• _Record set_
*** Begin section ***
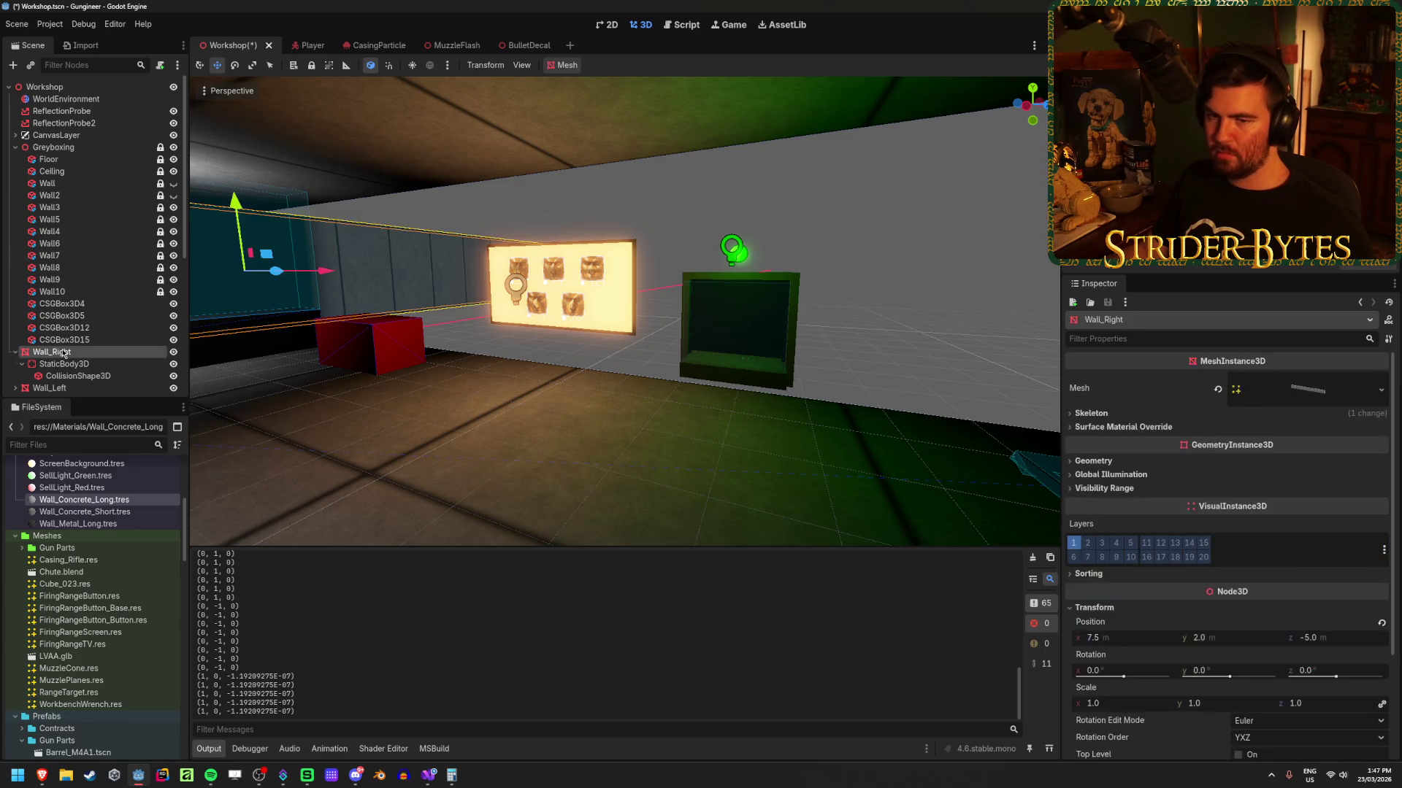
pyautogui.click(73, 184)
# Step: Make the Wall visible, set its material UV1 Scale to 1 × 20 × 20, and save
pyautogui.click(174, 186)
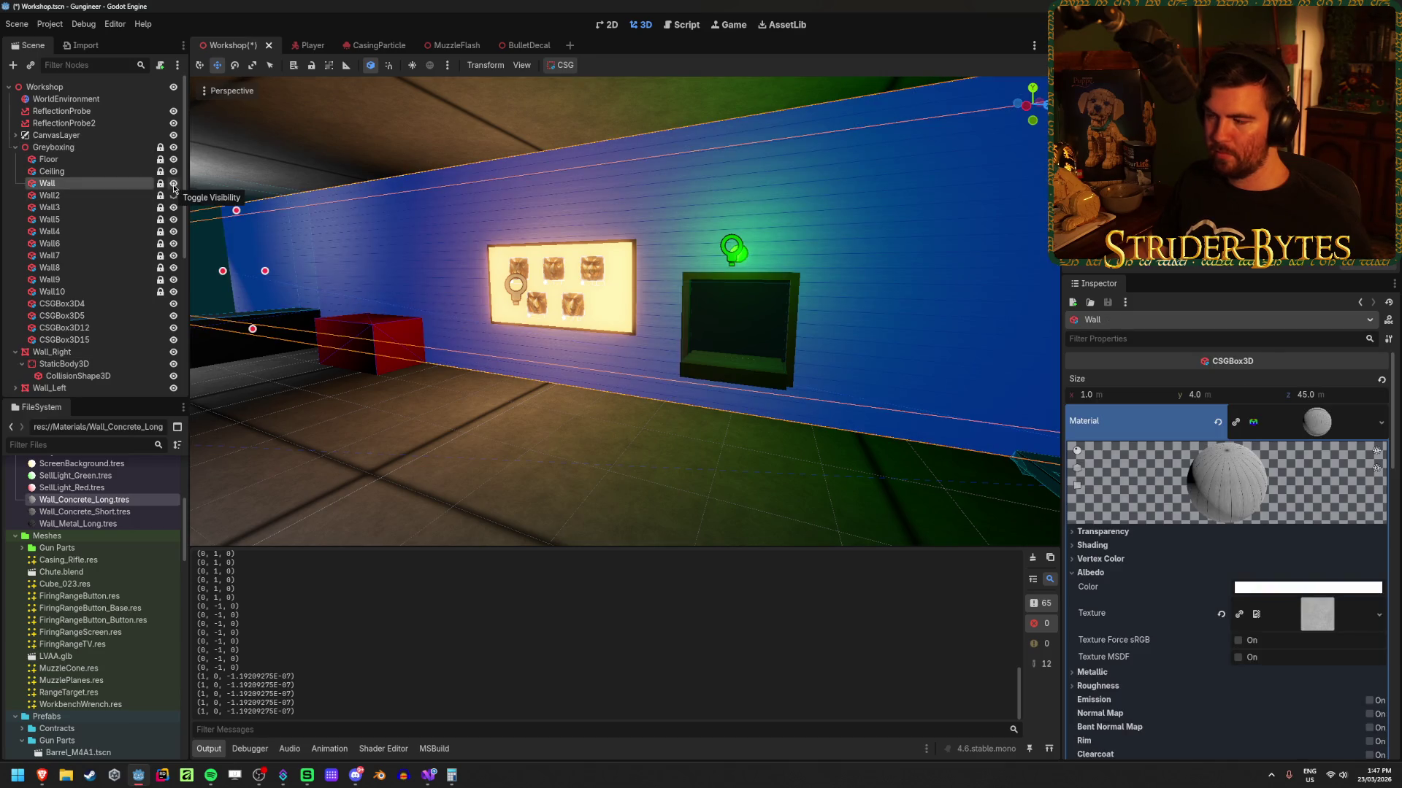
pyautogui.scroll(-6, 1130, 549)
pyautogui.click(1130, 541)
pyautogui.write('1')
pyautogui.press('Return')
*** End section ***
• _What the task requires_
Hand back all the entries exactly, leaving out the pictures.

• _Output for this task_
pyautogui.click(73, 184)
# Step: Make the Wall visible, set its material UV1 Scale to 1 × 20 × 20, and save
pyautogui.click(174, 186)
pyautogui.scroll(-6, 1130, 549)
pyautogui.click(1130, 541)
pyautogui.write('1')
pyautogui.press('Return')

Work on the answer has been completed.